**List of tasks**
A - In the unschooling math post, what answer did three year-old No. 3 give when asked "What's 2 plus 1?"
B - Carry on the unschooling math post, starting after its final line.

**Given passage**
*** Block opens ***
Unschooling Math Jams: Squaring Numbers in their own Base

Some of the most fun I have working on math with seven year-old No. 1 is discovering new things about math myself.  Last week, we discovered that square of any number in its own base is 100!  Pretty cool!  As usual we figured it out by talking rather than by writing things down, and as usual it was sheer happenstance that we figured it out at all.  Here’s how it went.

I've really been looking forward to working through multiplication ala binary numbers with seven year-old No. 1.  She kind of beat me to the punch though: in the last few weeks she's been learning her multiplication tables in base 10 on her own.  This became apparent when five year-old No. 2 decided he wanted to do some 'schoolwork' a few days back.

"I can sing that song... about the letters? all by myself now!"  2 meant the alphabet song.  His attitude towards academics is the ultimate in not retaining unnecessary facts, not even the name of the song :)

After 2 had worked his way through the song, No. 1 wanted to show off, and said "Listen to me!"

Mom-person shut her down with "What's 3 times 2?"

A few seconds later No. 1 replied, "6!"

Getting three year-old No. 3 involved, Mom-person asked, "What's 2 plus 1?"

3 immediately, and happily replied "5!" her answer to almost all math questions.

Mom-person turned to No. 2 next, "OK, what's 2 plus 1?"
*** Block closes ***
**Stored data**
*** Block opens ***
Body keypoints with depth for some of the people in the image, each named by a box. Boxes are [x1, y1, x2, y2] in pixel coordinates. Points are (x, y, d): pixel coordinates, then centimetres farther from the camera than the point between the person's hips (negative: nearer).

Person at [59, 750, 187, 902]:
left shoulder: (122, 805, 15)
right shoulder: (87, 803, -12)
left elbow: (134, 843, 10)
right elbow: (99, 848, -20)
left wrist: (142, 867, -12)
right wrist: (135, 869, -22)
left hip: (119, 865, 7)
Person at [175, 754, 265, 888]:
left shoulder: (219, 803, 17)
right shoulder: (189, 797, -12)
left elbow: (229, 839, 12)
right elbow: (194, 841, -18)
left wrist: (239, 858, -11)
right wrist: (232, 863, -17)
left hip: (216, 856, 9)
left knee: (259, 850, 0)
*** Block closes ***
*** Block opens ***
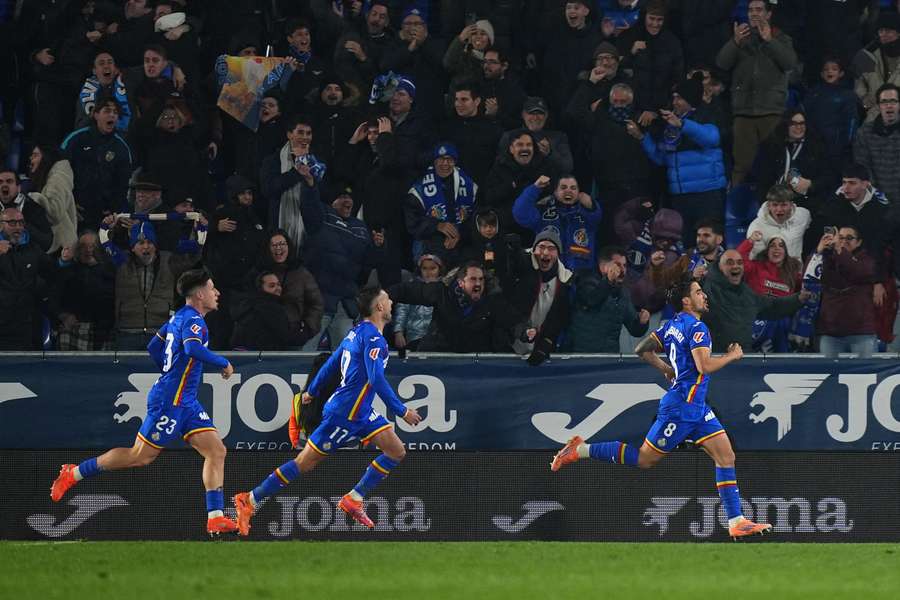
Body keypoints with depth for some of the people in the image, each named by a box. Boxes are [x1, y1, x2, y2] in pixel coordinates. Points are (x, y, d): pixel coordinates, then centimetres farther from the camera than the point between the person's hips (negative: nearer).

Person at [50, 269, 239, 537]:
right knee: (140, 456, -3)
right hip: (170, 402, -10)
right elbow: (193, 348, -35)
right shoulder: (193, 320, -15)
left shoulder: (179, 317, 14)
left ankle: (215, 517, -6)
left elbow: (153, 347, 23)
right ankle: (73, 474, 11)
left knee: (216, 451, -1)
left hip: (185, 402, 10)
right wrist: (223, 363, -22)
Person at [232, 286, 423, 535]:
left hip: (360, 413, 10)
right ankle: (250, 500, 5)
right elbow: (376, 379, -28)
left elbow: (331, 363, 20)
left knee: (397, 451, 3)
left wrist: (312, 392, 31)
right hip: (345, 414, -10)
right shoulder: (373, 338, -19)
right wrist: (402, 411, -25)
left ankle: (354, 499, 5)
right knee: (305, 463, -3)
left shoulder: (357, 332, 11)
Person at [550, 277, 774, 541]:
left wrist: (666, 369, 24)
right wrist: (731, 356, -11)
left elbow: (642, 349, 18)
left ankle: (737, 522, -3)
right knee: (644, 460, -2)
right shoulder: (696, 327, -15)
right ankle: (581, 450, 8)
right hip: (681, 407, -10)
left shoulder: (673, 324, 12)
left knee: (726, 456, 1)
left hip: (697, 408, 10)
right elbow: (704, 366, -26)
*** Block closes ***
*** Block opens ***
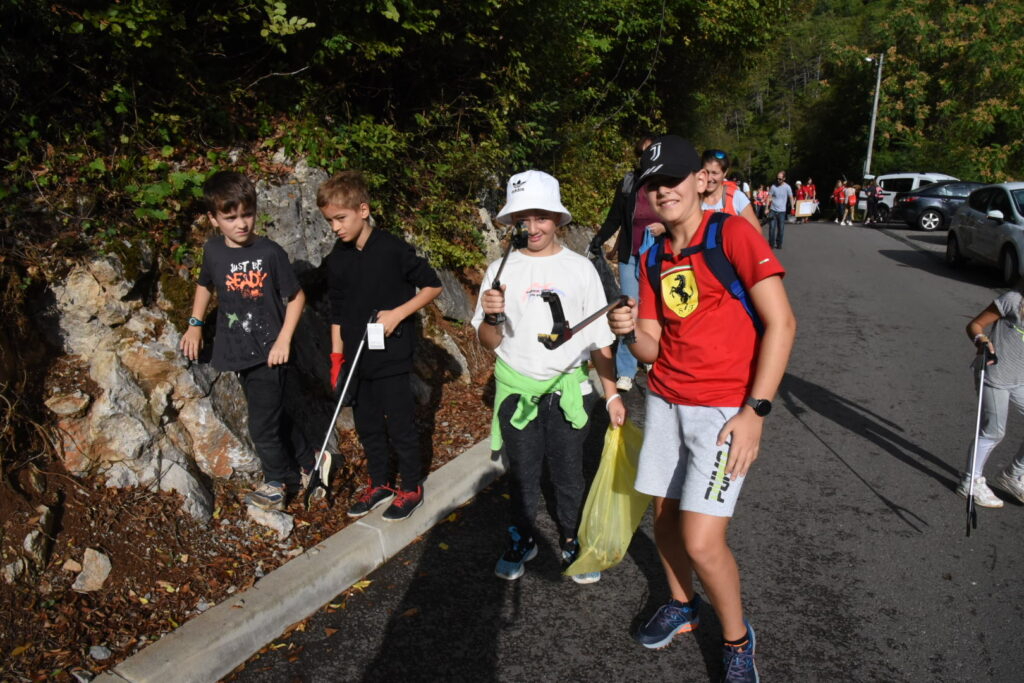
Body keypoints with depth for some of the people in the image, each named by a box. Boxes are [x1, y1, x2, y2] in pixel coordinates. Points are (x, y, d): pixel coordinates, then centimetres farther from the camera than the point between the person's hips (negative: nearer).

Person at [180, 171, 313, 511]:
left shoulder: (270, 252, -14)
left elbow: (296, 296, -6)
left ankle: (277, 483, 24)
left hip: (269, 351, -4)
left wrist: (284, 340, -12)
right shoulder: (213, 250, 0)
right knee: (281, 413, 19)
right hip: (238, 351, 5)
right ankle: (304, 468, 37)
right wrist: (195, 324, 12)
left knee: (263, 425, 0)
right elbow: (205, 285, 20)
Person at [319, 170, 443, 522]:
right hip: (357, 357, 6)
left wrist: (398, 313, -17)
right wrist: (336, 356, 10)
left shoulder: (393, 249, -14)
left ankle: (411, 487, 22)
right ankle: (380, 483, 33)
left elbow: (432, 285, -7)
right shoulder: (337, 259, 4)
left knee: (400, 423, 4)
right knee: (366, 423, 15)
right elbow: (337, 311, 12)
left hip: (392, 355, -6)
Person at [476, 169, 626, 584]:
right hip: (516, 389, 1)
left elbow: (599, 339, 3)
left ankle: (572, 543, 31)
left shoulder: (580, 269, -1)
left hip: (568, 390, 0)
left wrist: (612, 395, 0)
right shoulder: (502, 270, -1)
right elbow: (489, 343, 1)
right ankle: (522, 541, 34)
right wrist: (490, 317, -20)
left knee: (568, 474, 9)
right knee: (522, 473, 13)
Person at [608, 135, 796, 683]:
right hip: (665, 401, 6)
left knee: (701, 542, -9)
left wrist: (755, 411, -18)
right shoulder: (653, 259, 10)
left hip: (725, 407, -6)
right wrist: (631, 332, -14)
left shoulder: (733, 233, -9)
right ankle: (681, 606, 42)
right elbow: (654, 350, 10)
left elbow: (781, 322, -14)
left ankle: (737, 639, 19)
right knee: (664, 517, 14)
*** Block closes ***
**Set of answers**
A - She answered "5!", her answer to almost all math questions.

B -
After a bit of work, and some reconnoitering of fingers, 3 responded with "3!"

I wanted to make sure 1 was keeping 1's hand in the game with binary numbers, and she was having fun demonstrating her math prowess, so I asked, "How do you write 3 in base 2?"

She thought for a bit, "11."

"Yup, that's it."

Then, Mom-person jumped in with the question that started up the rest of the conversation, "What's 10 times 10?"

No. 1 had in fact been working on memorizing her multiplication tables.  "100," she replied.

I asked her how you write 100.

"1, 0, 0"

1 and I had been worked on multiplication as shifting in binary a few weeks ago.  I hopped back in with "What's 2 times 2?"

"4"

"How do you write that in binary?"

"Yup!"

I hadn't known the pattern before, but I thought I saw it now.  I asked No. 1, "What's 5 times 5?"

No. 1 hadn't memorized this one yet, so she started in flashing one hand full of five fingers after another at herself, counting as she went.

Meanwhile, I was working through what base five digits would hold on my fingers.  You get up to four on the first digit.  On the second digit, 1 is equal to 1 in the fives place, you can all the way up to four though, so you can get four fives in the fives place followed by four ones in the ones place which gives you twenty-four before you run out of room which means.

"Five times five is 25!" No. 1 cut in just ahead of me.

Having just figured out everything would work out I asked, "How do you write that down in base 5?"

1 looked at me for a few seconds.

"Well, if 10 times 10 is written down as 1, 0, 0 in base 10, and 2 times 2 is written down as 1, 0, 0 in base two, what's 5 times 5 written down as in base 5?"

"1, 0, 0!"

And so we'd figured out an easy way to write down the square of a number, just write it down in its base, and it'll be, (you guessed it), 1, 0, 0!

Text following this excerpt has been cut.